I usually like to do my art quilts by hand, as that makes them portable, and allows me to take them with me when I travel. However, I am recently working on smaller, more affordable pieces for people who like the look of my style but don’t want to invvest yet in one of my more intricate pieces.. To accomplish this goal, I brought out my sewing machine. I have a Bernina 1630 that I bought over fifteen years ago and just love. It has a number of pre-programmed stitches built into its inner computer system, but for the most part, I’ve used it to sew seams. I decided to see what could be done with some free motion work (as opposed to stylized motifs programmed into embroidery sewing machines.)In that style of sewing, you drop the feed dogs that move the pieces of fabric thorugh the machine at the same rate.

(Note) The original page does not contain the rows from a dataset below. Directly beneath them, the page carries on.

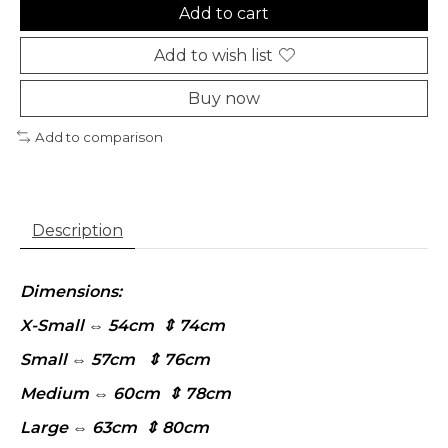
Add to cart
Add to wish list
Buy now
Add to comparison
Description
Dimensions:
X-Small ⇔ 54cm ⇕ 74cm
Small ⇔ 57cm ⇕ 76cm
Medium ⇔ 60cm ⇕ 78cm
Large ⇔ 63cm ⇕ 80cm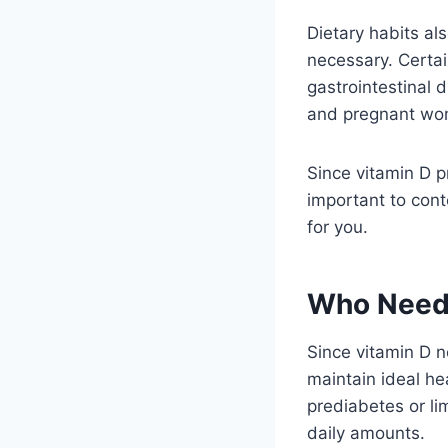
Dietary habits al
necessary. Certai
gastrointestinal 
and pregnant wo
Since vitamin D p
important to cont
for you.
Who Needs
Since vitamin D n
maintain ideal he
prediabetes or l
daily amounts.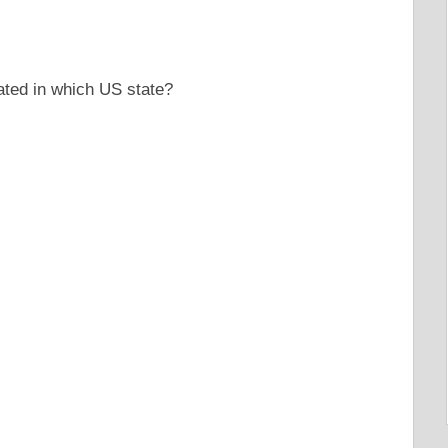
ated in which US state?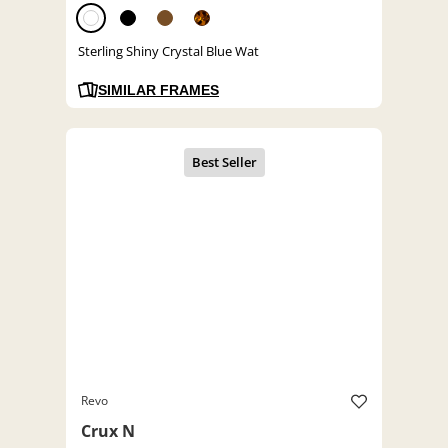
Sterling Shiny Crystal Blue Wat
SIMILAR FRAMES
Revo
Crux N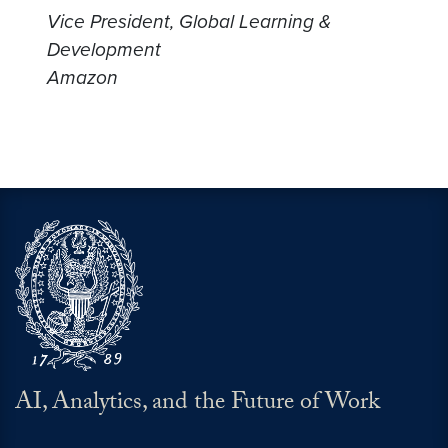
Vice President, Global Learning &
Development
Amazon
AI, Analytics, and the Future of Work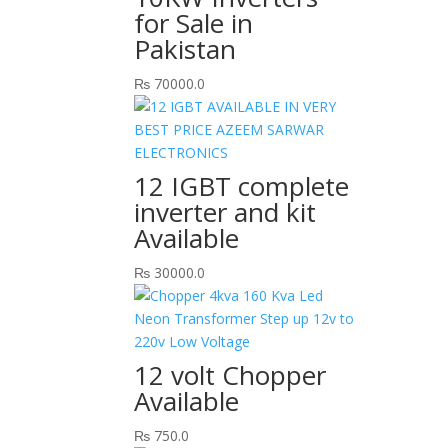
for Sale in
Pakistan
₨
70000.0
12 IGBT complete
inverter and kit
Available
₨
30000.0
12 volt Chopper
Available
₨
750.0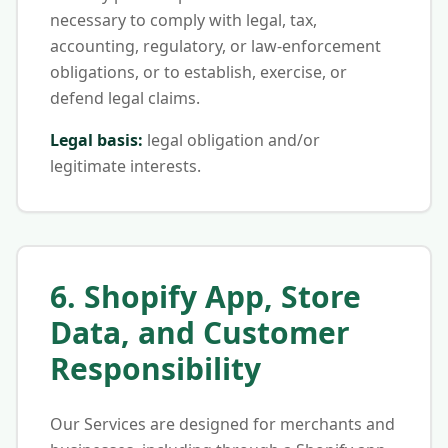
necessary to comply with legal, tax,
accounting, regulatory, or law-enforcement
obligations, or to establish, exercise, or
defend legal claims.
Legal basis:
legal obligation and/or
legitimate interests.
6. Shopify App, Store
Data, and Customer
Responsibility
Our Services are designed for merchants and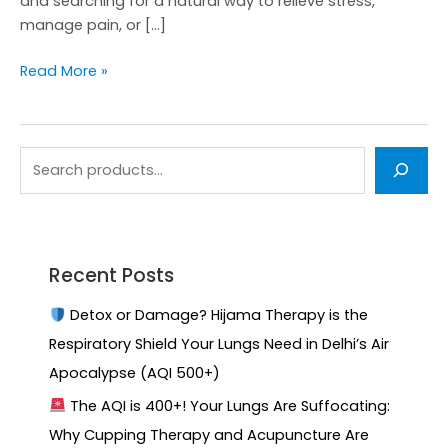
and searching for a natural way to relieve stress,
manage pain, or […]
Read More »
Recent Posts
Detox or Damage? Hijama Therapy is the
Respiratory Shield Your Lungs Need in Delhi’s Air
Apocalypse (AQI 500+)
The AQI is 400+! Your Lungs Are Suffocating:
Why Cupping Therapy and Acupuncture Are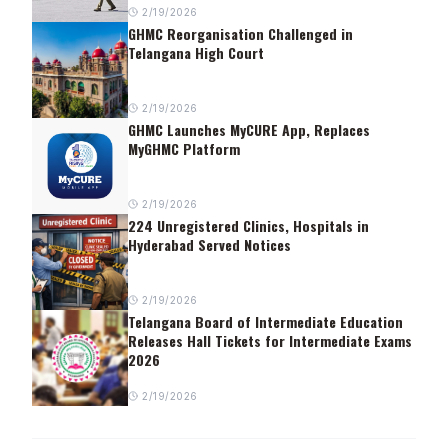
2/19/2026
GHMC Reorganisation Challenged in
Telangana High Court
2/19/2026
GHMC Launches MyCURE App, Replaces
MyGHMC Platform
2/19/2026
224 Unregistered Clinics, Hospitals in
Hyderabad Served Notices
2/19/2026
Telangana Board of Intermediate Education
Releases Hall Tickets for Intermediate Exams
2026
2/19/2026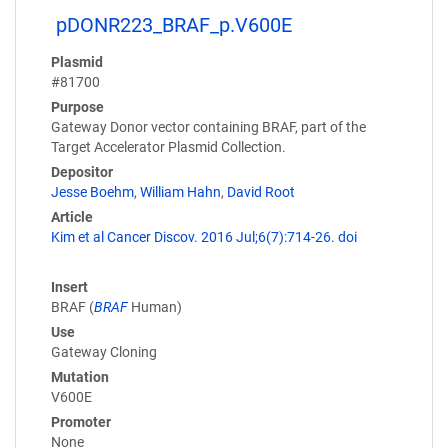
pDONR223_BRAF_p.V600E
Plasmid
#81700
Purpose
Gateway Donor vector containing BRAF, part of the
Target Accelerator Plasmid Collection.
Depositor
Jesse Boehm
,
William Hahn
,
David Root
Article
Kim et al Cancer Discov. 2016 Jul;6(7):714-26. doi
Insert
BRAF (
BRAF
Human)
Use
Gateway Cloning
Mutation
V600E
Promoter
None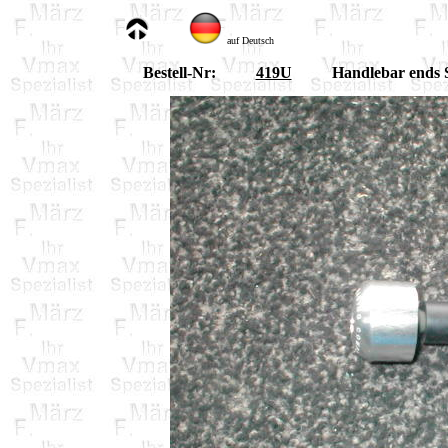
auf Deutsch
Bestell-Nr:
419U
Handlebar ends S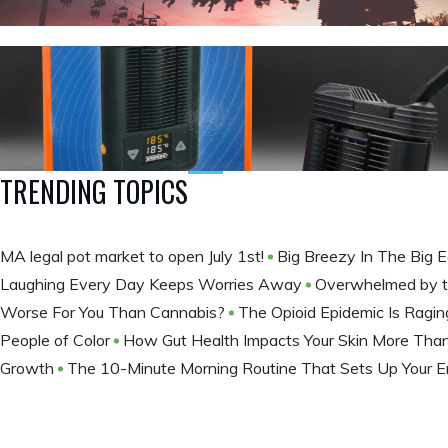
TRENDING TOPICS
MA legal pot market to open July 1st!
Big Breezy In The Big 
Laughing Every Day Keeps Worries Away
Overwhelmed by t
Worse For You Than Cannabis?
The Opioid Epidemic Is Ragi
People of Color
How Gut Health Impacts Your Skin More Tha
Growth
The 10-Minute Morning Routine That Sets Up Your E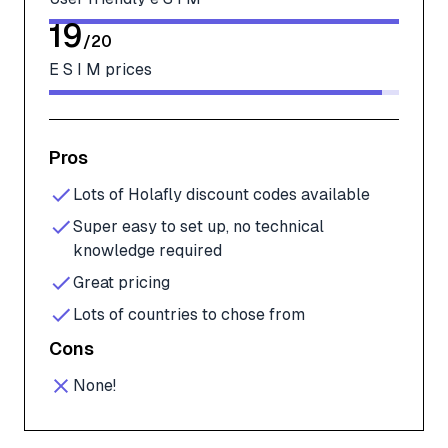
19
/
20
E S I M prices
Pros
Lots of Holafly discount codes available
Super easy to set up, no technical
knowledge required
Great pricing
Lots of countries to chose from
Cons
None!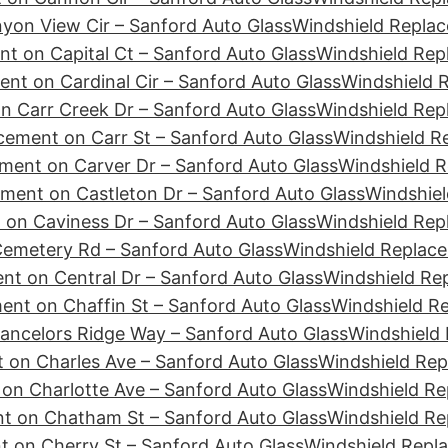
yon View Cir – Sanford Auto Glass
Windshield Replac
t on Capital Ct – Sanford Auto Glass
Windshield Rep
nt on Cardinal Cir – Sanford Auto Glass
Windshield R
n Carr Creek Dr – Sanford Auto Glass
Windshield Rep
cement on Carr St – Sanford Auto Glass
Windshield R
ment on Carver Dr – Sanford Auto Glass
Windshield R
ment on Castleton Dr – Sanford Auto Glass
Windshiel
 on Caviness Dr – Sanford Auto Glass
Windshield Rep
emetery Rd – Sanford Auto Glass
Windshield Replace
nt on Central Dr – Sanford Auto Glass
Windshield Re
ent on Chaffin St – Sanford Auto Glass
Windshield R
ancelors Ridge Way – Sanford Auto Glass
Windshield 
 on Charles Ave – Sanford Auto Glass
Windshield Rep
on Charlotte Ave – Sanford Auto Glass
Windshield Re
t on Chatham St – Sanford Auto Glass
Windshield Re
 on Cherry St – Sanford Auto Glass
Windshield Repl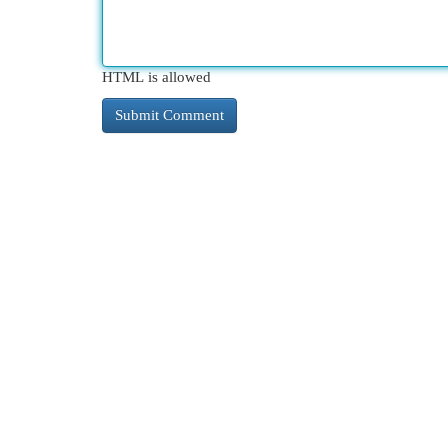
HTML is allowed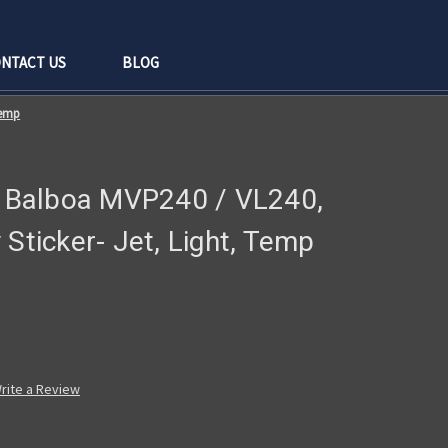
NTACT US
BLOG
Temp
 - Balboa MVP240 / VL240,
 Sticker- Jet, Light, Temp
rite a Review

You can then use the needle as you would a pencil or pen, except that the fabric gets moved around, instead of your hand, to make the marks. I used as a reference a marvelous book, Freestyle Machine Embroidery, by Carol Shinn. Her clear descriptions and marvelous photographs of her intricately stitched work are truly inspiring and of course, I wanted mine to look as richly textured as hers.
In this detail piece of my first effort, “Stars and Bars 1”, the ribbon “bars” are tacked down with horizontal stripes of various colored lines, and the centers of the black circles have black stitched lines going around inside of them. I spent about 4-5 hours, attaching the fabric pieces, and embellishing them with “drawn” lines of thread. However, when it came to finishing the look of the piece, I fell back to what I know best, namely sewing on buttons and beads by hand. Those additions added another 8 hours of work to the completition. I love the look of the finished piece, but unfortunately, a lot of the machine embroidery in this first effort came to be covered up.
In this second piece, “Stars and Bars 2”, I used the same “bar” ribbon but a different black and white ribbon. In this full view, you can a little more of the free motion, horizontal stitches in the white areas near the top of the photo. To accomplish this free motion ability, you need to drop the feed dogs, and use a darning foot so you can move the fabric easily to where you want. With some practice, I got the tensions between the upper and lower threads in the bottom even, so that there were no big wads of thread either on the front or back. I was a little less obsessive with the buttons and beads, so there is more of the machine stitching visible. I remembered to use a 40 weight machine embroidery thread on this piece. While thicker in nature, so the stitching makes a bigger statement, that type of thread is not strong enough to take the push and pull of seams in clothing.
In the detail photo on the left, you can see more of the thread “sketching” that I did with the needle. I also used more buttons (which take up more surface area) and fewer of the size 8 seed beads to cut down the production time (about four hours faster than the first piece). I still need to work on production techniques and probably make a limited series more like a production line in order to save time and make these pieces more economical. I do really appreciate artists like Ms. Shinn who have really perfected free motion machine embroidery to the heights that they have. Still, for a first effort in a long time, I’m pleased with my two pieces.
Have you done any machine embroidery? Do you have any suggestions for this beginner and others?